Exigências trazidas pela Lei de aprendizagem

De acordo com a lei, o jovem aprendiz tem jornada de trabalho de, no máximo, seis horas diárias, podendo se estender até oito horas diárias para os aprendizes que já tenham concluído o Ensino Fundamental, se nelas forem computadas as horas destinadas à aprendizagem teórica, que contratado faz durante um dia da semana na instituição formadora.

“Aprendiz é o jovem que estuda e trabalha, recebendo, ao mesmo tempo, formação na profissão para a qual está se capacitando.

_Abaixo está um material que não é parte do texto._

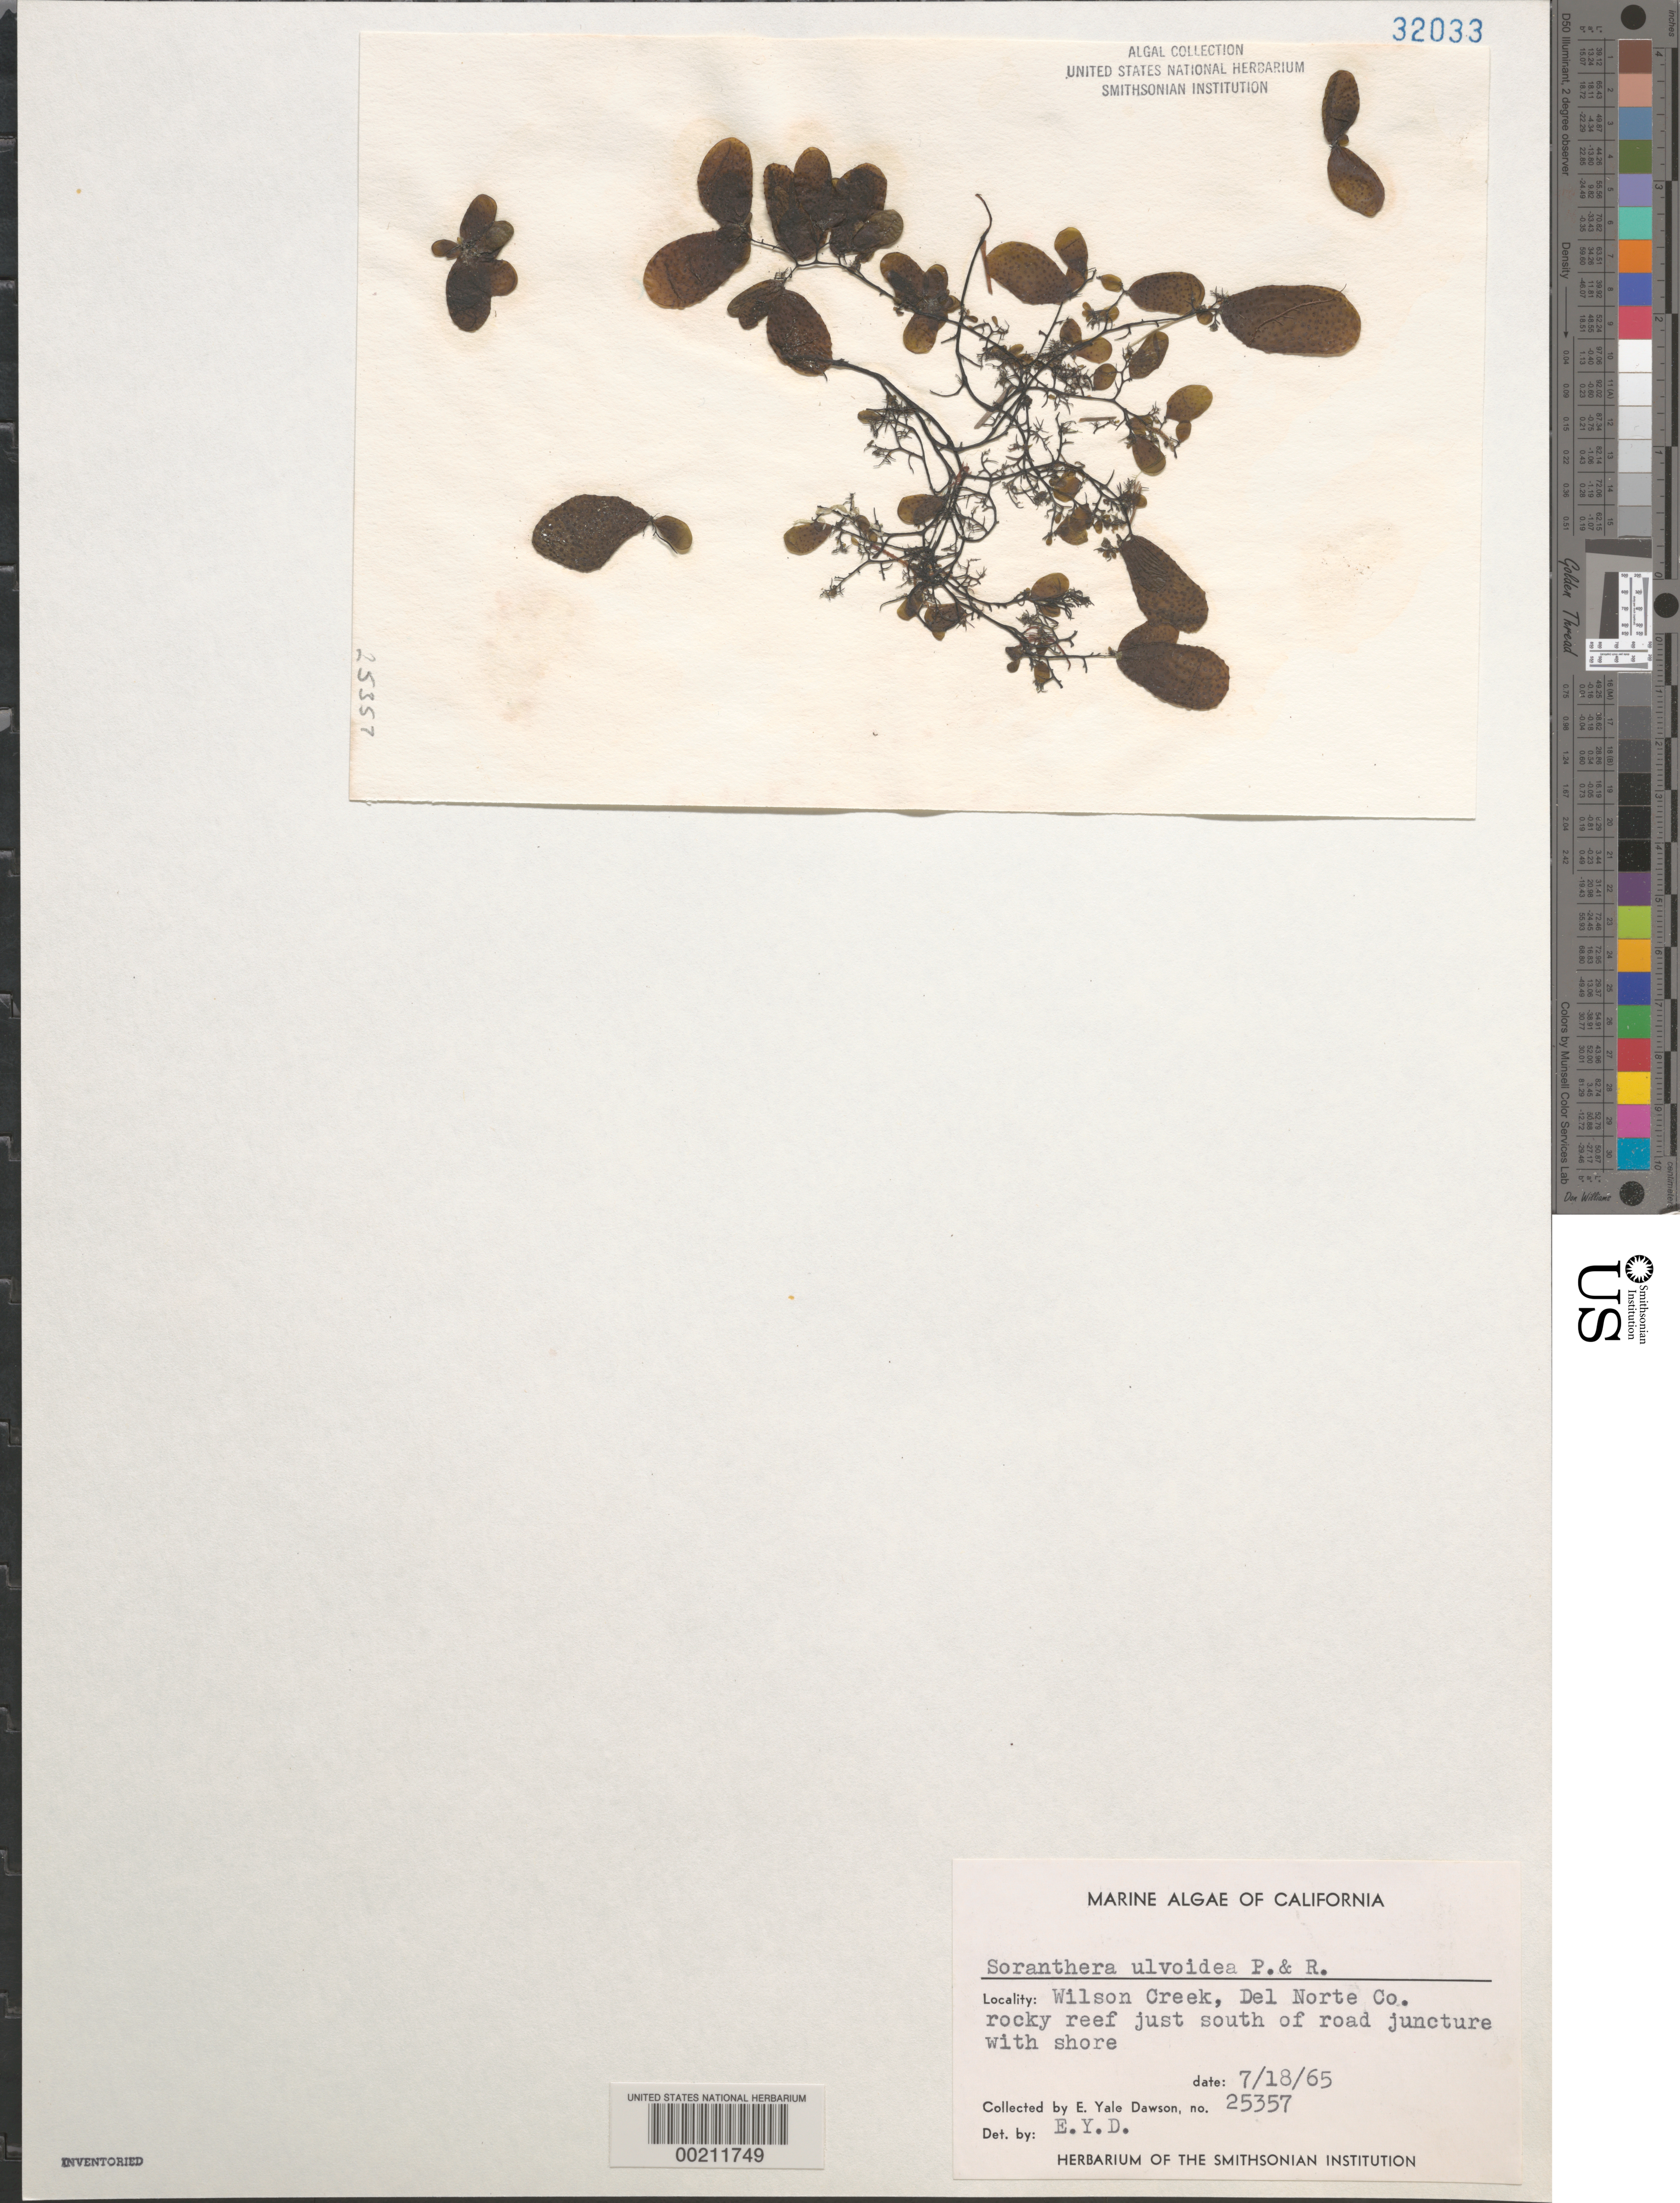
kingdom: Chromista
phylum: Ochrophyta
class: Phaeophyceae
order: Dictyosiphonales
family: Punctariaceae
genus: Soranthera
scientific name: Soranthera ulvoidea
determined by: Dawson, E. Y.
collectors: E. Y. Dawson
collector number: EYD 25657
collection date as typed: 18 Jul 1965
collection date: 1965-07-18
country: United States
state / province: California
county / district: Del Norte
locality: Wilson Creek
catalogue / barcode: US 32033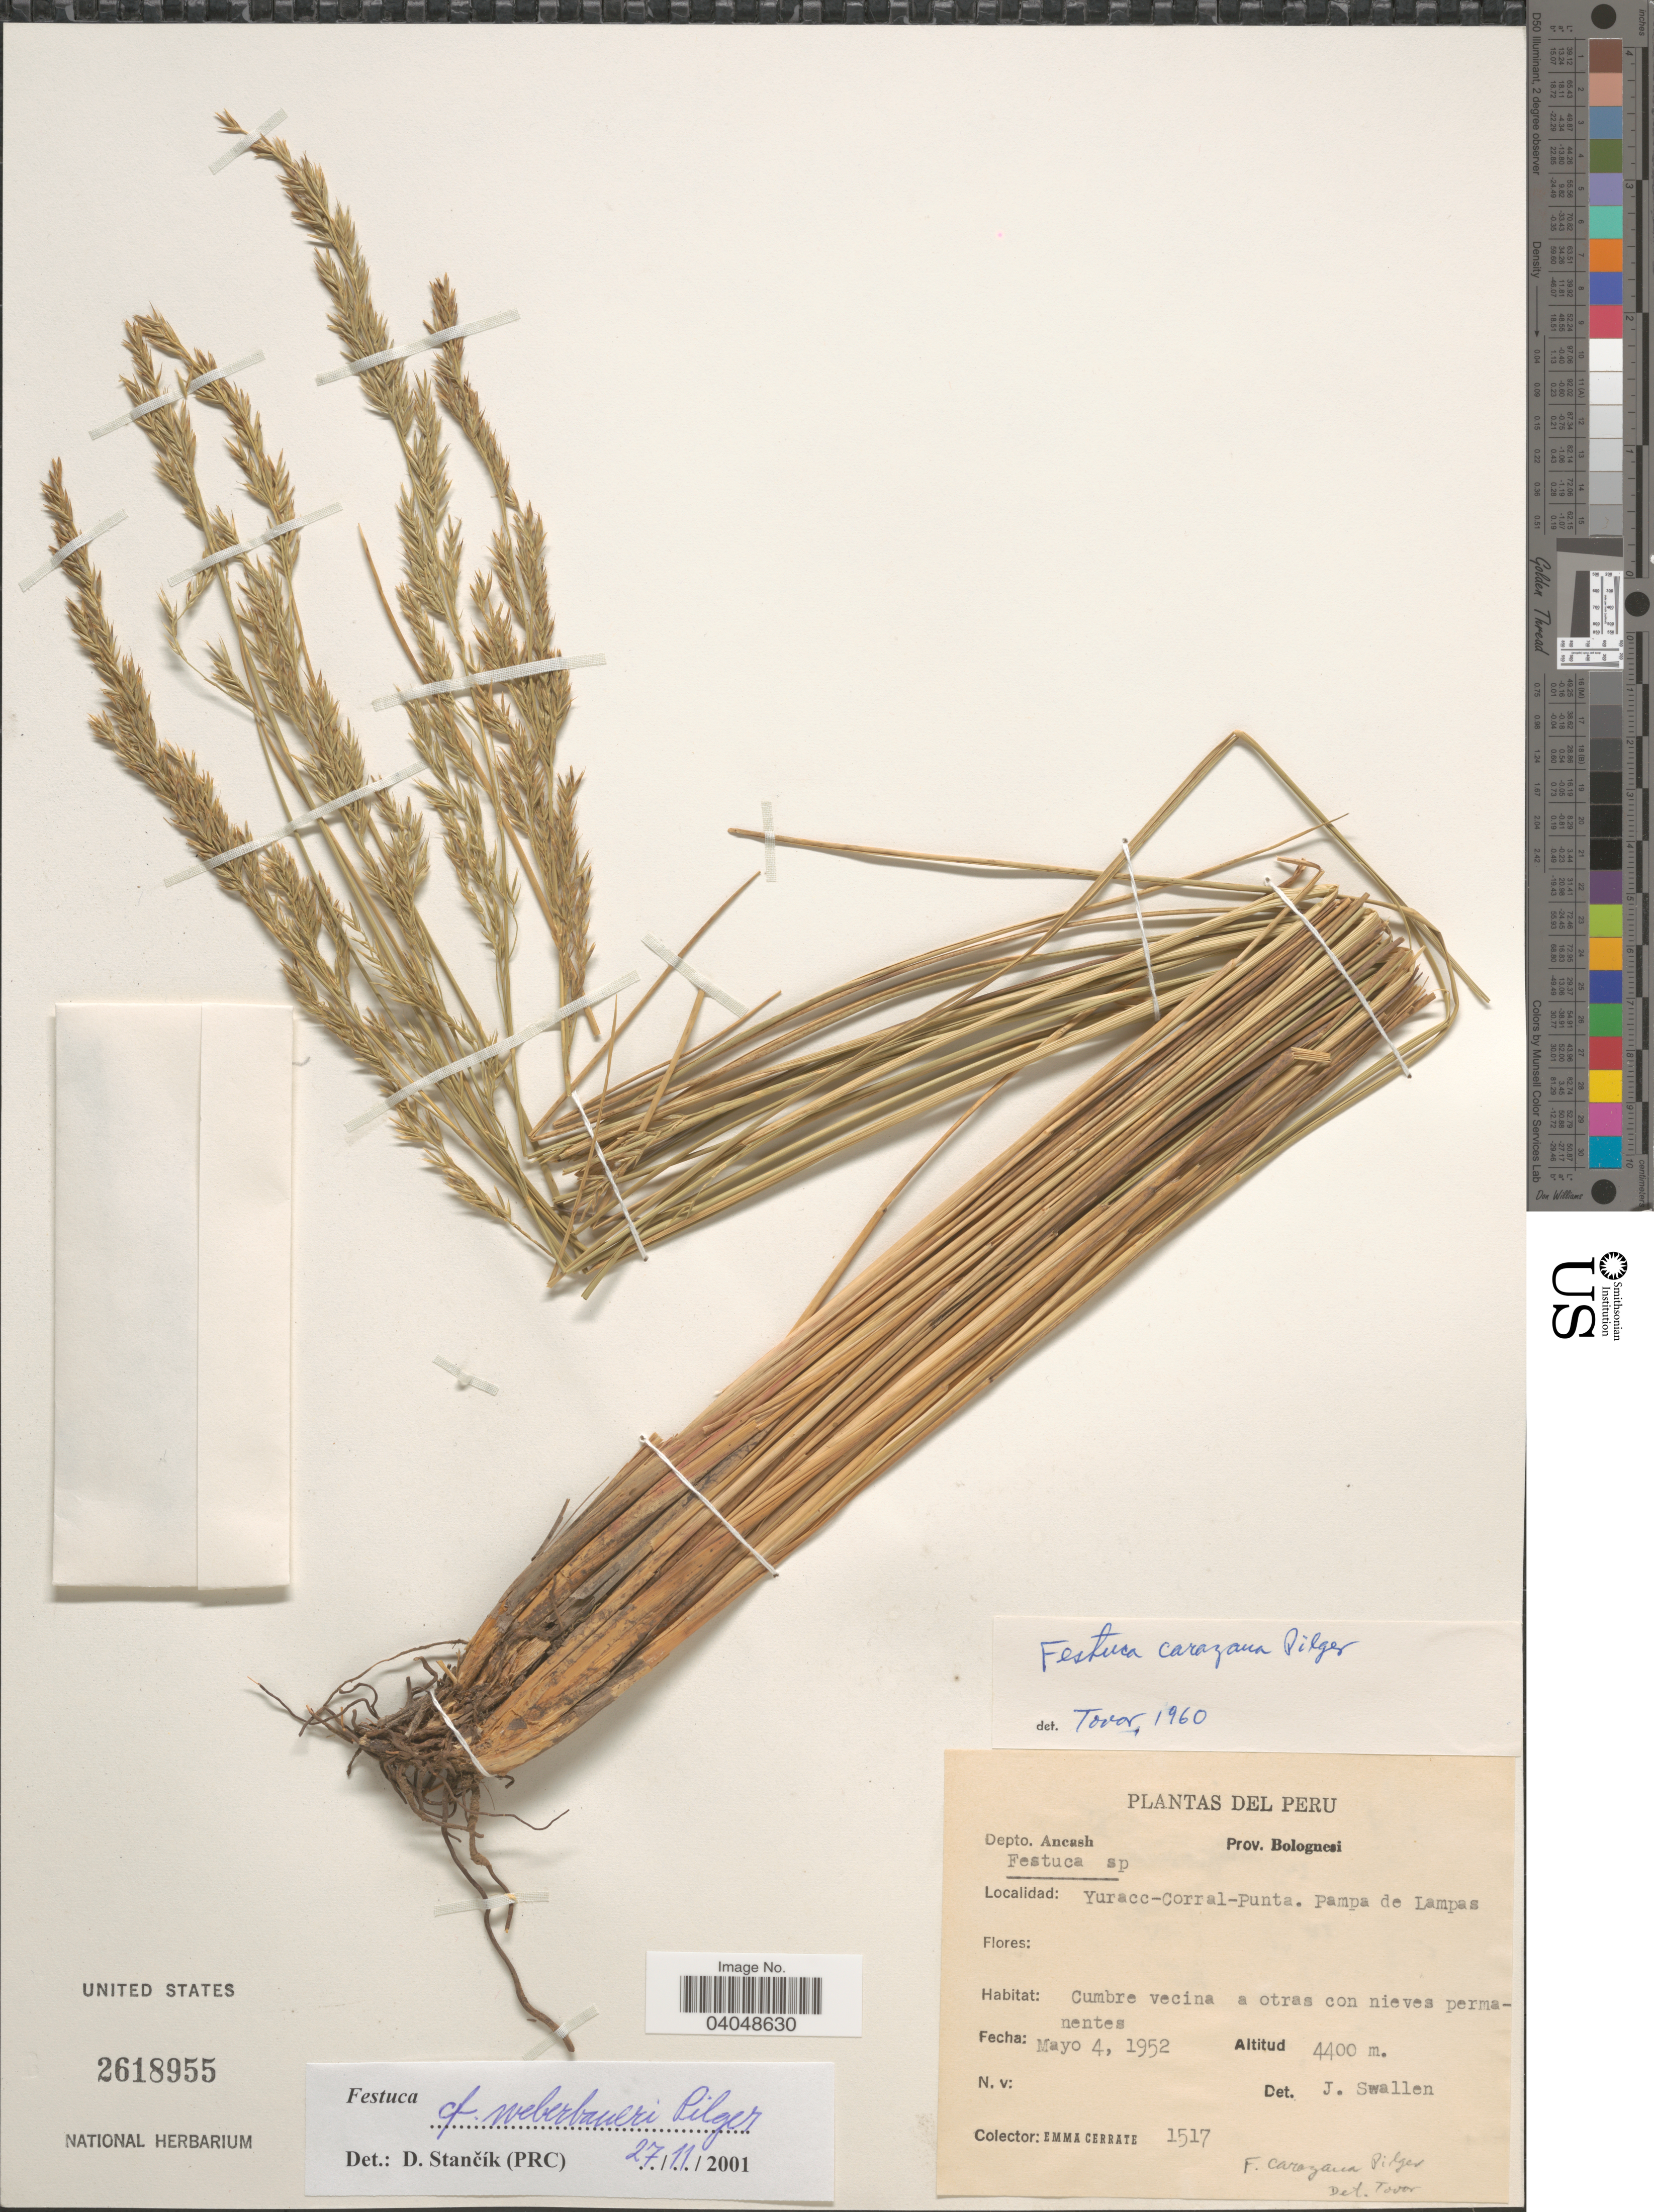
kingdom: Plantae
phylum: Tracheophyta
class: Liliopsida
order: Poales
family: Poaceae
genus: Festuca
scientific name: Festuca weberbaueri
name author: Pilg.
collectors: E. Cerrate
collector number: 1517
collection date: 1952-05-04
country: Peru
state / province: Ancash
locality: Depto. Ancash. Prov. Bolognesi. Yuracc-Corral-Punta. Pampa de Lampas.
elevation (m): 4400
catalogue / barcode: US 2618955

Deve cursar a escola regular (se ainda não concluiu o Ensino Médio) e estar matriculado e freqüentando instituição de ensino técnico profissional conveniada com a empresa”, diz Oliveira.
A norma estabelece que os jovens passem quatro dias na empresa e um dia fazendo o curso de capacitação.
O jovem aprendiz tem direito a todos os benefícios trabalhistas e previdenciários compatíveis com o contrato de aprendizagem. O contrato de aprendizagem é um contrato de trabalho especial, com duração máxima de dois anos, anotação na Carteira de Trabalho e Previdência Social, salário mínimo/hora e todos os direitos trabalhistas e previdenciários garantidos. O aprendiz contratado tem direito a 13° salário e a todos os benefícios concedidos aos demais empregados.